--- WHAT IS NEEDED ---
Beginning at the line containing "Lena drives a car. (=Lena can drive a car)" in the material below and ending at the line containing "These examples constitute", return each line exactly and add nothing.

+ + + +

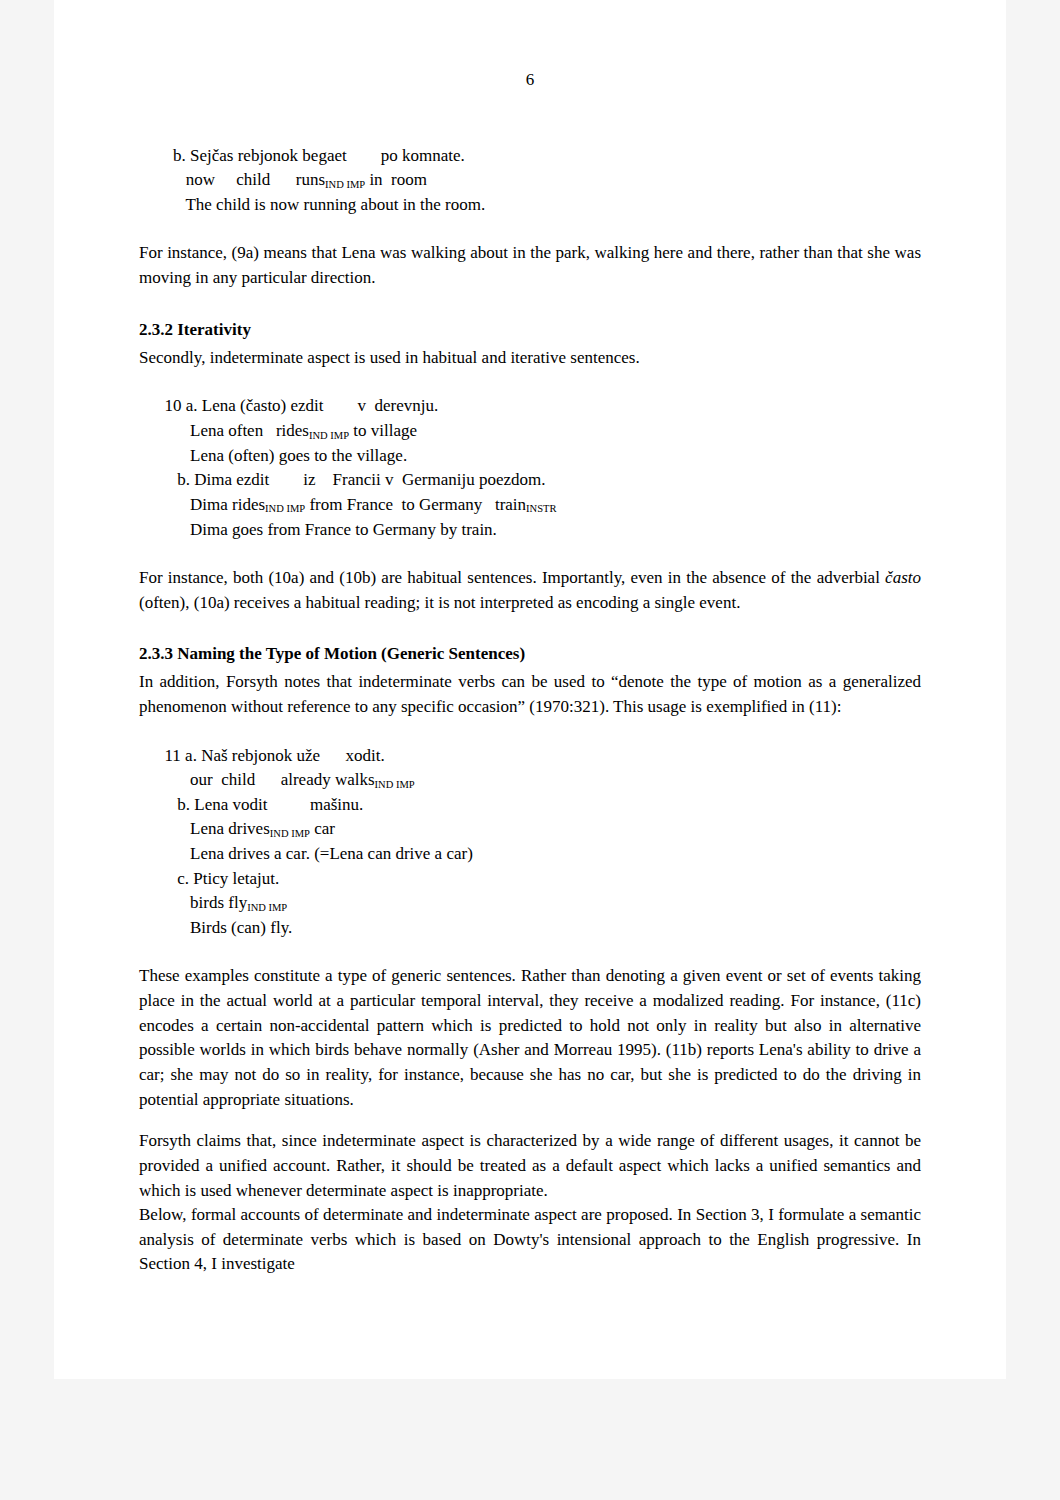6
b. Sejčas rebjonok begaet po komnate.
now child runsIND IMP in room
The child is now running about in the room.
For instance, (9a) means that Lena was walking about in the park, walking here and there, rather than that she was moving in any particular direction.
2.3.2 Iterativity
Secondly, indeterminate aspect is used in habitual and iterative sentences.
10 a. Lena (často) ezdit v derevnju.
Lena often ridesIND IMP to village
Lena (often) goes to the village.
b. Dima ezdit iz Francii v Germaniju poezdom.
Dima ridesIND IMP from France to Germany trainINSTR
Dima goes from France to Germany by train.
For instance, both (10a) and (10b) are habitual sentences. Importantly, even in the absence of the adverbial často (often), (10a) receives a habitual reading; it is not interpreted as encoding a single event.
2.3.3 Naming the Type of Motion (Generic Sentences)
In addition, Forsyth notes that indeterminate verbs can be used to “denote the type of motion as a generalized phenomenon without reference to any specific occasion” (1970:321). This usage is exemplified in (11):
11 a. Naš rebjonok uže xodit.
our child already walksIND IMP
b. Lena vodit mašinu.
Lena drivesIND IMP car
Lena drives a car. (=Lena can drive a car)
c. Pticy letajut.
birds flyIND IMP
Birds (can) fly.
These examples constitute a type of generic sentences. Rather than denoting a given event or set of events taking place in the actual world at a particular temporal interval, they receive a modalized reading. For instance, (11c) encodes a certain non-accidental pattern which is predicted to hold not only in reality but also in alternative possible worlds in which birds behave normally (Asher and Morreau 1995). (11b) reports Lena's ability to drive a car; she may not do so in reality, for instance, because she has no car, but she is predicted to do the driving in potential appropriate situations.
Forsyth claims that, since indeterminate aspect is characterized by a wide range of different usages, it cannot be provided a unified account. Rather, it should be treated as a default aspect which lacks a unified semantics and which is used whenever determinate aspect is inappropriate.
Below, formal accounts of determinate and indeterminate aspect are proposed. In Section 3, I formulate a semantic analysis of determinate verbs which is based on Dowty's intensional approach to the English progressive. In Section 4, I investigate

+ + + +

--- RESPONSE TO THIS EXERCISE ---
Lena drives a car. (=Lena can drive a car)
c. Pticy letajut.
birds flyIND IMP
Birds (can) fly.
These examples constitute a type of generic sentences. Rather than denoting a given event or set of events taking place in the actual world at a particular temporal interval, they receive a modalized reading. For instance, (11c) encodes a certain non-accidental pattern which is predicted to hold not only in reality but also in alternative possible worlds in which birds behave normally (Asher and Morreau 1995). (11b) reports Lena's ability to drive a car; she may not do so in reality, for instance, because she has no car, but she is predicted to do the driving in potential appropriate situations.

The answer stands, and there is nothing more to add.